Walmart and financial services represents a bit of a paradox. The Walton family, descendants and relatives of founder Sam Walton, is the richest family in America in 2020, according to Forbes. The family owns a big chunk of the retailer, but also owns the majority of Arvest Bank, a $25 billion banking company with branches in four states. The bank and the retailer are, under federal law, owned and operated completely independently of each other.

Among the many backdoors to bank status Walmart tried was the industrial loan company route and a loophole creature, since closed, called a “unitary thrift company.” It eventually withdrew its ILC application in the face of heavy banking industry lobbying.

Over the years Walmart has aggressively recruited banking institutions to provide financial services in its stores. Texas-based Woodforest National Bank is the leader in this strategy with hundreds of Walmart store locations. The bank continued opening new Walmart branches into the fall of 2020 even as many in the industry were debating the post-COVID future of branches at all. Even in Walmart locations where no bank leases a branch, typically financial services such as money transfer are offered at a counter.

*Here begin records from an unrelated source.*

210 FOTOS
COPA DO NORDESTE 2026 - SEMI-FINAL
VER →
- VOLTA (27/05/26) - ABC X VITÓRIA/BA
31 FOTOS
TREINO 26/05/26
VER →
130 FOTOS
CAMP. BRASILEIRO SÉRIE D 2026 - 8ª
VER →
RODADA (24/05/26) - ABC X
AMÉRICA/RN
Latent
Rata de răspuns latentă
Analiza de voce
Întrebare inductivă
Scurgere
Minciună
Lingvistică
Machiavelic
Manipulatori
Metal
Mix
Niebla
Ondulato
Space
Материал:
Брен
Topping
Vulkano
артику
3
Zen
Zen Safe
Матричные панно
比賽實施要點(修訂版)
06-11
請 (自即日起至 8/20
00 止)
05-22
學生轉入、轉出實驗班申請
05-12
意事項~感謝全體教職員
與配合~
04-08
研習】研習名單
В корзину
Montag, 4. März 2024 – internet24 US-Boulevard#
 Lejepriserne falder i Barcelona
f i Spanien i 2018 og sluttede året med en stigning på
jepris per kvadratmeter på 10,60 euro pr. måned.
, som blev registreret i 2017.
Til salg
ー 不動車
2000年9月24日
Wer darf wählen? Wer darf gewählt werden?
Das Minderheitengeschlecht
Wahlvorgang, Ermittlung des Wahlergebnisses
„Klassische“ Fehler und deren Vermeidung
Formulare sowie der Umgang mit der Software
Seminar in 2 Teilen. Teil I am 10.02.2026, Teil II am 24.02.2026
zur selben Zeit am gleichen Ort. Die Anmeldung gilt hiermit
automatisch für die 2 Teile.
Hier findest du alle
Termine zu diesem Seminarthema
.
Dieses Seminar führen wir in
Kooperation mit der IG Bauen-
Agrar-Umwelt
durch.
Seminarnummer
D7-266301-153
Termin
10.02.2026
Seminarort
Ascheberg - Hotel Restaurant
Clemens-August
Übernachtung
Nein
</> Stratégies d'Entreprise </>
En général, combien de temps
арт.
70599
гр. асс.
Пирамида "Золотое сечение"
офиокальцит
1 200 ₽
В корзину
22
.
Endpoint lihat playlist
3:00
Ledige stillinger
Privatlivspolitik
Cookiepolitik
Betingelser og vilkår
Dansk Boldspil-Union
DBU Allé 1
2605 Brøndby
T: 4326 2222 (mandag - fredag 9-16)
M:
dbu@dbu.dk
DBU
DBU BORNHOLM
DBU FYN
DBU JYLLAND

Overall, Walmart’s involvement in financial services has done better than some retail rivals. Several decades ago when Sears was still a robust retailer it attempted to launch a network of in-store financial centers offering banking via its own Allstate Savings and Loan, stock brokerage via Dean Witter, Allstate Insurance and Coldwell Banker residential real estate services. The move gave rise to jokes about “buying your stocks where you buy your socks.” In time these were shuttered, and the only survivor of the effort, the launch of Discover Card, was spun off.